Here is a blink of the Flower Petal Crater (located ca. 100 km WNW of the Huygens landing site, and 50 km to the E of the 150 km craterform identified by Rodriguez et al. It is pefectly coordinated. The Petals are correlated, but there are other features that are anti-correlated.

Attached Image

(click to animate)

The blink is of the combined T8 and T41 SAR RADAR swaths (at full res) compare/contrasted with the ISS[0.93 um] image.

The Flower Petal Crater was identified as an "eroded crater" in a much earlier discussion. (It's is also a handy feature for coordinating images).
The "petals" are also visible in the ISS image and line up perfectly in the image.

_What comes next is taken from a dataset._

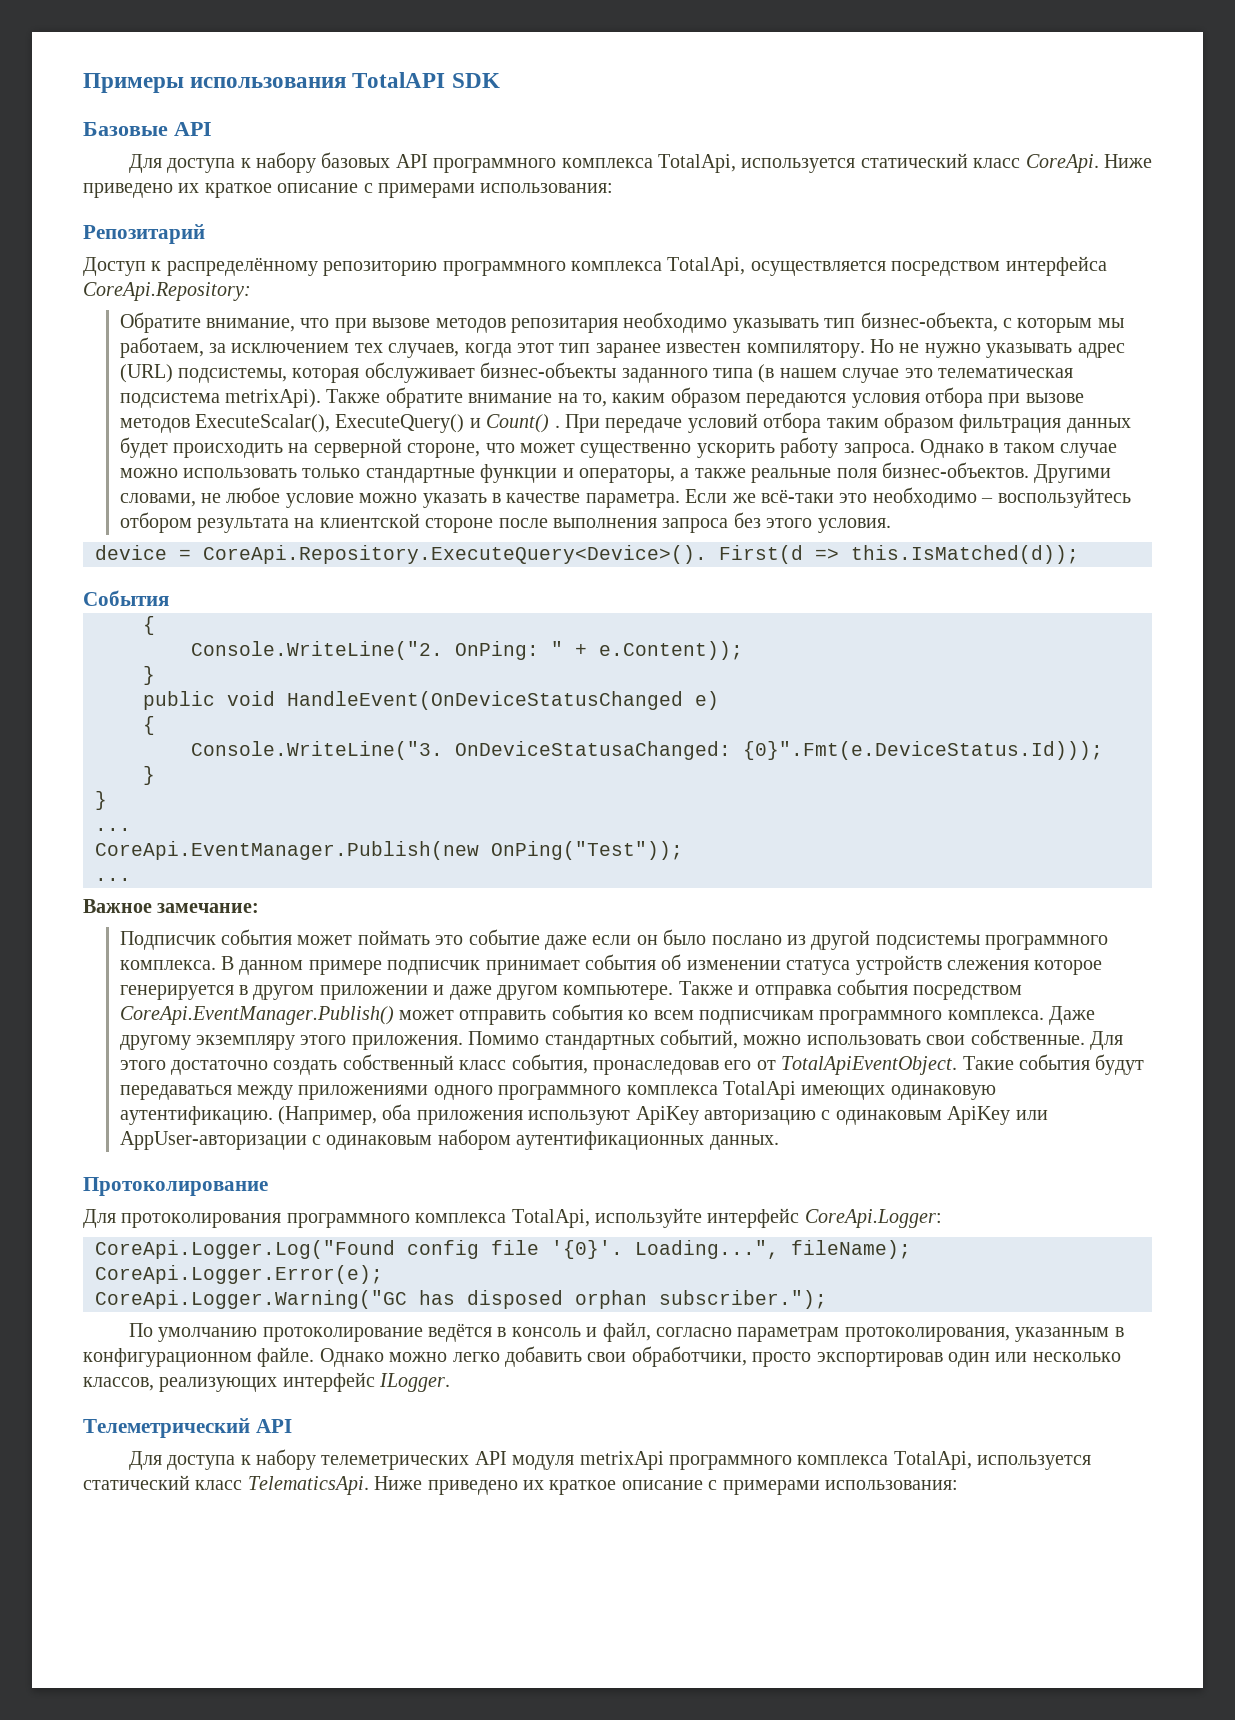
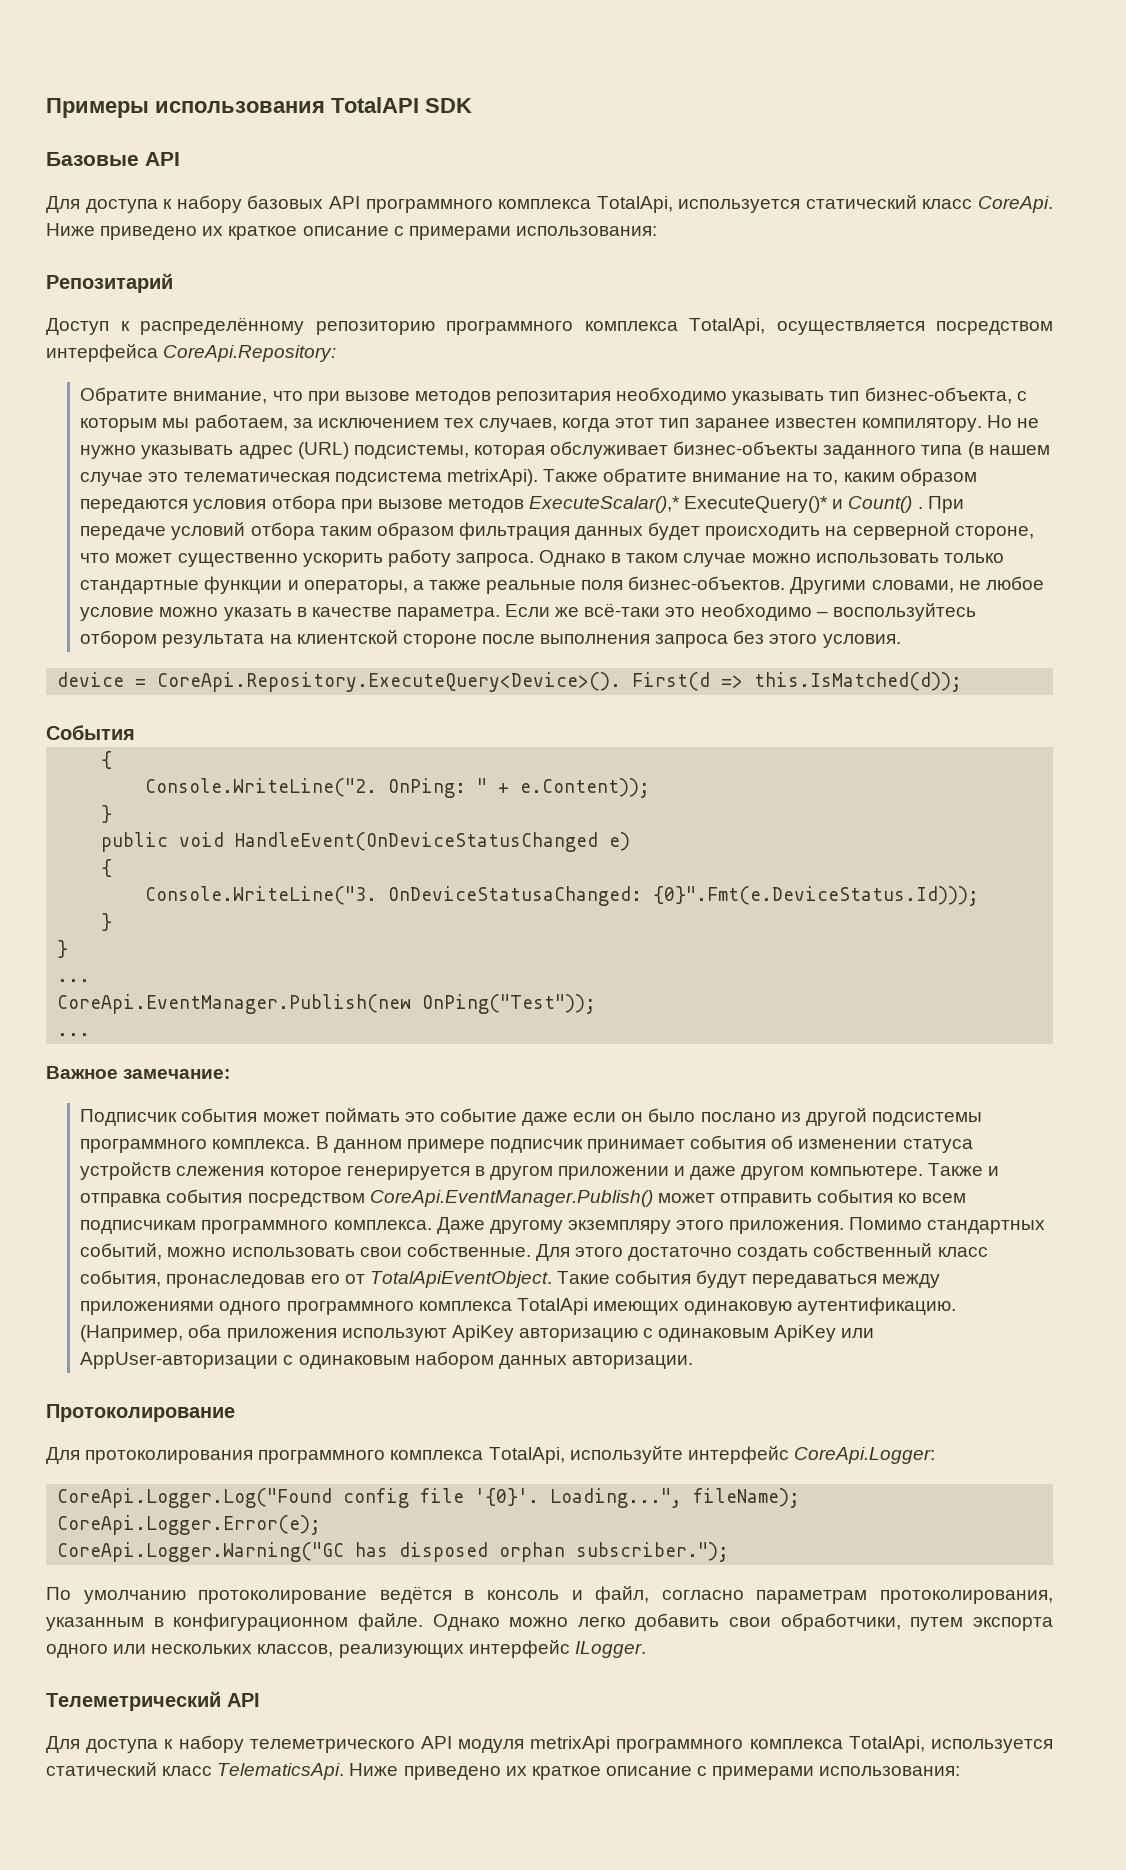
[194,414,465,433] ExecuteScalar(), ExecuteQuery() -> [529,496,829,513] ExecuteScalar(),* ExecuteQuery()*
[516,1131,779,1150] аутентификационных данных. -> [498,1355,693,1369] данных авторизации.
[752,1352,1121,1367] просто экспортировав один или несколько -> [910,1617,1053,1631] [46,1644,253,1658] путем экспорта одного или нескольких
[321,1455,470,1470] телеметрических -> [249,1739,415,1753] телеметрического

Now here's a big surprise: Just to the S of the Flower petal crater there is a RADAR-dark zone that correlates to an ISS-bright zone.
This combination is pretty rare on Titan in the Equatorial zones. It implies a smooth but IR-reflective surface.

Extending to the SSE there is what could be a lobate flow of RADAR-dark/ISS-bright material.

We've seen stuff like this before:

This looks very similar to the dark flow-like feature seen in E Xanadu in the T13 swath!! The VIMS spectra showed it to be more "organic-like" rather than "ice-like".

Is this related??? Is that ISS-bright blob the source of the RADAR-dark flow???

(Oh yeah, note the RADAR-bright streambed crossing the RADAR dark flow, but avoiding the ISS-brightest patch. Just like in E Xanadu!)